Solar panels are designed and installed to harness solar energy in Kansas City, to reduce the energy usage and utility bills. These solar panels trap solar rays and then convert them into electrical energy, stores it in a grid and supplies when required. Panels placed in sunny areas tend to provide more electrical energy compared to the panels placed in shady or cloudy areas. Keeping this in mind, scientists were working on to create a new solar cell prototype to generate electricity from raindrops. Surprised right?
Solar panels has changed the way people bring energy into their homes but are often overlooked because they cannot provide optimal output power without ideal weather conditions. In order to make their efficiency far better, engineers and material scientists have worked on several factors and have come up with graphene solar panels which can generate electricity from raindrops.
Graphene is well-known for its conductivity and applying a thin layer of graphene over the solar panel is more than enough to generate electric power. In situations where water is present, this graphene binds its electrons with positively charged ions and produces electrical energy.
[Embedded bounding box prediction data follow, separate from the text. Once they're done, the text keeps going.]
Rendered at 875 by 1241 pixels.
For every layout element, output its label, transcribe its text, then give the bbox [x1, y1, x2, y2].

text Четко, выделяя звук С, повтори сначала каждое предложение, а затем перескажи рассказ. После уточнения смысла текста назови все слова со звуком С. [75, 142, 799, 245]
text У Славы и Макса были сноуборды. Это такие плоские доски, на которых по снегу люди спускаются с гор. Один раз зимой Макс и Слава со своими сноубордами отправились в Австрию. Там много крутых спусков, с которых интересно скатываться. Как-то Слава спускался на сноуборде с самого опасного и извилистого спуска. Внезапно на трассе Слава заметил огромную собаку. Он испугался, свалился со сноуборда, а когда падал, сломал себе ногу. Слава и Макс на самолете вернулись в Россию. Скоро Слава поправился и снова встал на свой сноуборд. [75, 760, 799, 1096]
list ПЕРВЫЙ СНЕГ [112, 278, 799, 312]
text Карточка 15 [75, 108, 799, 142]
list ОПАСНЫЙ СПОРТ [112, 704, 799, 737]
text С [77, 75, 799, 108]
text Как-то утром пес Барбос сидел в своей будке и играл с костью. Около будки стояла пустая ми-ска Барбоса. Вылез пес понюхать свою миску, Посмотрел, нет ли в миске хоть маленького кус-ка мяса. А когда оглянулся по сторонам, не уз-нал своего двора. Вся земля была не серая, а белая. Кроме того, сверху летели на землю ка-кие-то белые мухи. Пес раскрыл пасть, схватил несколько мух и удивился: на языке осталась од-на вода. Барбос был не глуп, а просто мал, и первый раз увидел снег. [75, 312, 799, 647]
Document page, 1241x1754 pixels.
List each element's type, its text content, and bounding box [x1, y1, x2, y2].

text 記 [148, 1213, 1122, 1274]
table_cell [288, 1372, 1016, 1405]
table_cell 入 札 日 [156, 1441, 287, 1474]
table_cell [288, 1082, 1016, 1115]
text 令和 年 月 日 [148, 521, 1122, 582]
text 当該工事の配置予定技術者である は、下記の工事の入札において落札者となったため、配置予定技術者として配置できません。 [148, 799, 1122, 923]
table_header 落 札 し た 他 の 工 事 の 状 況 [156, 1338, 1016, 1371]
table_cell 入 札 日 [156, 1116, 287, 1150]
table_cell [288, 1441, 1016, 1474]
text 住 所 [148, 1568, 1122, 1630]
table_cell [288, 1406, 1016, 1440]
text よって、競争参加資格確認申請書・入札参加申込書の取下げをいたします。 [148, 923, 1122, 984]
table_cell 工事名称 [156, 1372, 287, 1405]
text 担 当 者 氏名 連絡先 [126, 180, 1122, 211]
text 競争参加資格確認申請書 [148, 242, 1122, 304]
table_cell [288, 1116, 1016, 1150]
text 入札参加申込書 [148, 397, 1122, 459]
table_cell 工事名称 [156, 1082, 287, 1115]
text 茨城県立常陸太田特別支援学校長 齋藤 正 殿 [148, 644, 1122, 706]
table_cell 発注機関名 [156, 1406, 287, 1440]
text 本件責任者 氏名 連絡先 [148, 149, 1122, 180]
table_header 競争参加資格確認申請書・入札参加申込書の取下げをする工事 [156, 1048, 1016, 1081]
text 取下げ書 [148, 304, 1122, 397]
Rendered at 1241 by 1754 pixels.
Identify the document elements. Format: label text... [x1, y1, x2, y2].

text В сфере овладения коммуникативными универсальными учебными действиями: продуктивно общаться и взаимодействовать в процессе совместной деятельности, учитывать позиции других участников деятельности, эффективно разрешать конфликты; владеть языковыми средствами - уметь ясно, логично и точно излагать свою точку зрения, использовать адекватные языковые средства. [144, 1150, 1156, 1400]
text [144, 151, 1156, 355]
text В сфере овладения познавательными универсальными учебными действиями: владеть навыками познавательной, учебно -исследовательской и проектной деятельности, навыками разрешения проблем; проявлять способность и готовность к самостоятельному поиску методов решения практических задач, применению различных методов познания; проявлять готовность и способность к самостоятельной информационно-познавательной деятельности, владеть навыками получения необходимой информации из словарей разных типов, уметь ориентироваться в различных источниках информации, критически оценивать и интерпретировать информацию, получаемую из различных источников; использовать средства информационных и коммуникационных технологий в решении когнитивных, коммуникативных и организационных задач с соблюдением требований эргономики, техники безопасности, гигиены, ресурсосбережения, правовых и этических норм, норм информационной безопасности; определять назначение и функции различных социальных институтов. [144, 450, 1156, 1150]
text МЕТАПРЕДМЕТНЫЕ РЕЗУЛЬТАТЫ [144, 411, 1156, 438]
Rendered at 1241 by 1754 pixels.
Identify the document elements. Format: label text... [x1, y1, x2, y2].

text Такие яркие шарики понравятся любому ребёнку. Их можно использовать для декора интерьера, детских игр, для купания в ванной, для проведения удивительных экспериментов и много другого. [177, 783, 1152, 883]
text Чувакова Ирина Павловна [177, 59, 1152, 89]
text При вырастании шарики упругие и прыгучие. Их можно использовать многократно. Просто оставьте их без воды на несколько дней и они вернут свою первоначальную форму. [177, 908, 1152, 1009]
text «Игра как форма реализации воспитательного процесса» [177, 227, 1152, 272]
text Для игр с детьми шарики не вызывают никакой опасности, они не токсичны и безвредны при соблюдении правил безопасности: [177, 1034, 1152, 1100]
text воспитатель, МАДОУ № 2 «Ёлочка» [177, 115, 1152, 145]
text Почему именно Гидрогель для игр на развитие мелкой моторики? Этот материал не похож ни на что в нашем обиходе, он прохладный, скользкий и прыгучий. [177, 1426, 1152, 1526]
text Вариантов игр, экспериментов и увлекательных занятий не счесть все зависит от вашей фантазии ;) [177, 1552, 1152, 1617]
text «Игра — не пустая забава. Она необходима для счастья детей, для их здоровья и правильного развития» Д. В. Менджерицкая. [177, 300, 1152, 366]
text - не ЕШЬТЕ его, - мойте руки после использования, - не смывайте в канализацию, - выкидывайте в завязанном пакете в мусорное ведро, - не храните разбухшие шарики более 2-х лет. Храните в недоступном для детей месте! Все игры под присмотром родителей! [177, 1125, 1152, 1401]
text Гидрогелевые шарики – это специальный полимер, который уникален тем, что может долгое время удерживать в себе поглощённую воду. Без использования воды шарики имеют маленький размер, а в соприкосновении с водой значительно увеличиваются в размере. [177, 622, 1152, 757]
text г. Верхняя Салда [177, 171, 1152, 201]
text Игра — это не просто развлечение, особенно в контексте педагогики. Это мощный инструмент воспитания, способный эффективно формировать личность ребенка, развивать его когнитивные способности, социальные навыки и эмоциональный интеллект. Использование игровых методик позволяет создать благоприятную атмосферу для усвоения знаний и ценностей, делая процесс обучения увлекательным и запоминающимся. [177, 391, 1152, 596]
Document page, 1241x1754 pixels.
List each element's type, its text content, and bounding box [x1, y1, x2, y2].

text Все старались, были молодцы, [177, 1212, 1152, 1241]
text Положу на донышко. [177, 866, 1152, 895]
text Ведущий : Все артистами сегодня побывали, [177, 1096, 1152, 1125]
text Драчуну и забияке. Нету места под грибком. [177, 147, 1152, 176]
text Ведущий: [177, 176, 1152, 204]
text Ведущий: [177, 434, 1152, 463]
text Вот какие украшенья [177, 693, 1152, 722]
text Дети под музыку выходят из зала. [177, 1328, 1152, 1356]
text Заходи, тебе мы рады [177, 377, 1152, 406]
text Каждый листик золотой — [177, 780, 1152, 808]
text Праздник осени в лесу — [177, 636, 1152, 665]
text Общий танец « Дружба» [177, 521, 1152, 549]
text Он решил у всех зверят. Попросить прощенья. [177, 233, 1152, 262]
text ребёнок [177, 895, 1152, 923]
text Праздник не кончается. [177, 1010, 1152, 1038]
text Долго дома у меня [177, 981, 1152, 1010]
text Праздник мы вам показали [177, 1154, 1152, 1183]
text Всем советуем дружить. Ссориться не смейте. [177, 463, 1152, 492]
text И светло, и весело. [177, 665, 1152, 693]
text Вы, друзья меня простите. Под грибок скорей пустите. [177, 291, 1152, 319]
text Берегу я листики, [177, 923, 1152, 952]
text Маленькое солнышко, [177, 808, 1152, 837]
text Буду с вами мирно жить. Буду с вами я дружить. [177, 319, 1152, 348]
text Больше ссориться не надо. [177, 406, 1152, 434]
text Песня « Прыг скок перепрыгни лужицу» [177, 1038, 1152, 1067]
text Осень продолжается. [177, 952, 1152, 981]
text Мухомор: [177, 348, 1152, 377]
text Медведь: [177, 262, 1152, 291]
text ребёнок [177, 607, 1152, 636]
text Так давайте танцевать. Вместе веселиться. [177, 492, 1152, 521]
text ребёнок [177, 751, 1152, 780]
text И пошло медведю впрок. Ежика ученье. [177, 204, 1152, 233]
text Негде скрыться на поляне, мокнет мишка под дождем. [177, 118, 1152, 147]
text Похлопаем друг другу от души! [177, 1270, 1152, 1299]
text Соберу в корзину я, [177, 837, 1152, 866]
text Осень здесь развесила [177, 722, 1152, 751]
The salt content in rain drops splits into ions and makes natural water and graphene a great combination for generating electrical energy. This process is popularly known as Lewis acid-base interaction.
Graphene solar panels are designed in such a way to be triggered by both light and rain providing an optimum energy conversion efficiency of 6.53%. These all-weather solar panels are promising in solving the energy crisis but still in its preliminary stage of development.
Like most other solar panels, these graphene coated panels can generate solar energy from sunlight on sunny days using existing technology. When raindrops start to fall during a rainy weather, this system switches to its graphene-based energy collection system. The aqueous form of graphene serves as a pseudo capacitor that can be used in the generation of electricity.
During the early tests, the researchers were able to generate hundreds of microvolts and achieve a respectable 6.53 percent solar-to-electric conversion efficiency from their customized solar panel. But the experiment was carried on only with an inexpensive, thin-film solar cell called a dye-sensitized solar cell.
The developers believe that these graphene coated solar panels can provide a boost to solar cell technology which currently works effectively on sunny regions. Going this way, photovoltaic cells may not be troubled by a lack of direct sunshine at all.